Compilation album by John Coltrane
- Released: April 1970
- Recorded: January 15, 1959 October 24 & 26, 1960 May 25, 1961
- Genre: Jazz
- Label: Atlantic Records
- Producer: Nesuhi Ertegun

= The Coltrane Legacy =

The Coltrane Legacy is a compilation album credited to jazz musician John Coltrane, released in 1970 on Atlantic Records, catalogue SD 1553. Issued posthumously, it consists of outtakes from recording sessions which yielded the albums Olé Coltrane, Coltrane Plays the Blues, Coltrane's Sound, and Bags & Trane. All selections were previously unreleased.

The album received a Grammy nomination for Best Jazz Performance.

==Reception==

In a review for AllMusic, Scott Yanow wrote: "When this LP was released in 1970, it debuted some valuable Coltrane recordings covering a two-year period... Historically significant music, it's generally quite enjoyable."

Professional ratings
Review scores
| Source | Rating |
| AllMusic |  |
| DownBeat |  |
| The Rolling Stone Jazz Record Guide |  |

==Track listing==
All tracks by John Coltrane except as indicated.

:::

EXERCISE INSTRUCTIONS -
1. According to the article on The Coltrane Legacy, what catalogue number did Atlantic Records give the album?
2. Pick up the article on The Coltrane Legacy after its final sentence and continue writing it.

:::

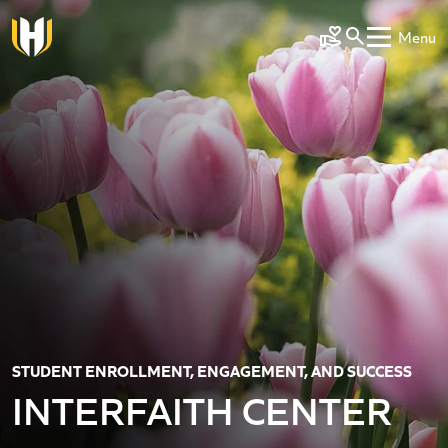
Skip to main content
Menu
Make a Gift
STUDENT ENROLLMENT, ENGAGEMENT, AND SUCCESS
INTERFAITH CENTER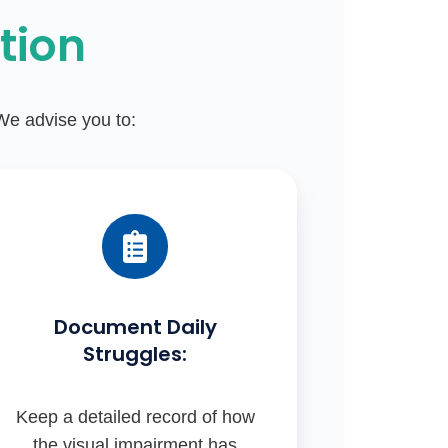
tion
 We advise you to:
Document Daily
Struggles:
Keep a detailed record of how
the visual impairment has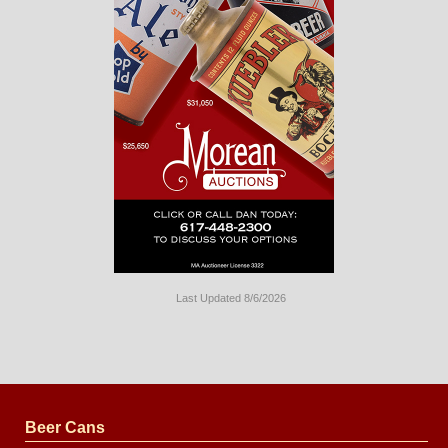
Last Updated 8/6/2026
Long
Island
Website
Design
by
Valve
Media
Beer Cans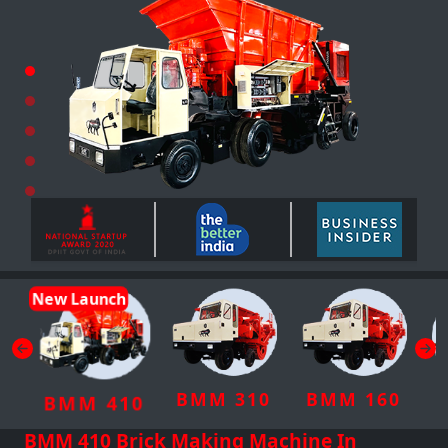
New Launch
BMM 310
BMM 160
BMM 410
BMM 410 Brick Making Machine In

:::

ANSWERS TO THE EXERCISES -
1. SD 1553

2.
===Side one===
1. "26-2" – 6:13
2. "Original Untitled Ballad (To Her Ladyship)" (Billy Frazier) – 8:58
3. "Untitled Original (Exotica)" – 5:22

===Side two===
1. "Centerpiece" (Sweets Edison, Bill Tennyson) – 7:05
2. "Stairway to the Stars" (Matty Malneck, Mitchell Parish, Frank Signorelli) – 3:58
3. "Blues Legacy" (Milt Jackson) – 9:00

==Personnel==
- John Coltrane – soprano, alto, and tenor saxophone
- Freddie Hubbard – trumpet on "Original Untitled Ballad"
- Eric Dolphy – flute on "Original Untitled Ballad"
- Milt Jackson – vibraphone on side two
- McCoy Tyner – piano on side one
- Hank Jones – piano on side two
- Paul Chambers – bass on side two
- Steve Davis – bass on "26-2" and "Untitled Original"
- Art Davis – bass on "Original Untitled Ballad"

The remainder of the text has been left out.